Previous hearings have focused on the run-up to the riot, Trump's pressure on Vice President Mike Pence to deny Biden the victory, militant groups whose members participated in the Capitol attack and Trump's interactions with close advisers questioning his false allegations of massive voter fraud.
Committee members said Trump incited the riot by refusing to admit he lost the election and through comments including a December Twitter post calling on supporters to flock to Washington for a "big protest" on Jan. 6, saying, "Be there, will be wild."
The Republican one-time reality television star, who has hinted he will seek the White House again in 2024, denies wrongdoing. He continues to claim falsely that he lost because of widespread fraud.
Trump and his supporters - including many Republicans in Congress - dismiss the Jan. 6 panel as a political witch hunt, but the panel's backers say it is a necessary probe into a violent threat against democracy.
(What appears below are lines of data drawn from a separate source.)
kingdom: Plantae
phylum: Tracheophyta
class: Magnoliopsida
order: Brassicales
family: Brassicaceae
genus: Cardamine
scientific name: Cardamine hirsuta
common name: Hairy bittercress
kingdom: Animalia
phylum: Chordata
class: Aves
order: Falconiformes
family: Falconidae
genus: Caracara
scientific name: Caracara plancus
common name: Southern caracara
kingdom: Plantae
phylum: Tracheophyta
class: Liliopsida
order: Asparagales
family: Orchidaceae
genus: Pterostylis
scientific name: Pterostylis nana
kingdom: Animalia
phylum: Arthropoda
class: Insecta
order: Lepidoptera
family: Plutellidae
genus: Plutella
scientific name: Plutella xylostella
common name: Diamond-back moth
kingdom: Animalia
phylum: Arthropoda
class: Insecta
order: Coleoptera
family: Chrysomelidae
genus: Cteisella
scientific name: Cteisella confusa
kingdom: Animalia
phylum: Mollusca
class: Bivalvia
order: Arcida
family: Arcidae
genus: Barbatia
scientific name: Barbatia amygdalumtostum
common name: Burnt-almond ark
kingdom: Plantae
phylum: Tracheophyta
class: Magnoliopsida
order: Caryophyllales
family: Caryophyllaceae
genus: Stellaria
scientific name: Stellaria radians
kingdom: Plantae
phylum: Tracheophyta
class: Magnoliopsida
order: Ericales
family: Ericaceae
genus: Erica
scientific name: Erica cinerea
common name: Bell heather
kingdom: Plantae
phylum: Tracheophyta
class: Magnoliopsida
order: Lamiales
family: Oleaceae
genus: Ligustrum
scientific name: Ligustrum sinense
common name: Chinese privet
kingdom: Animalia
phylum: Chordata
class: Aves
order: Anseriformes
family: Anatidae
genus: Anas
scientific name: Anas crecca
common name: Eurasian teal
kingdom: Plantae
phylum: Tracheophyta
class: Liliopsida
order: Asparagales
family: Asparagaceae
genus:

The attack on the Capitol injured more than 140 police officers and led to several deaths. More than 850 people have been charged with taking part in the riot, with more than 325 guilty pleas so far.
While Thursday's hearing is expected to be the last of the current series, the panel left the door open for more in the coming months. The panel has said it had collected far more information than it could present in one series of hearings.
"There is no reason to think that this is going to be the Select Committee's final hearing," the aide said. The committee is also expected to have some sort of event to mark the release later this year of a report on its findings.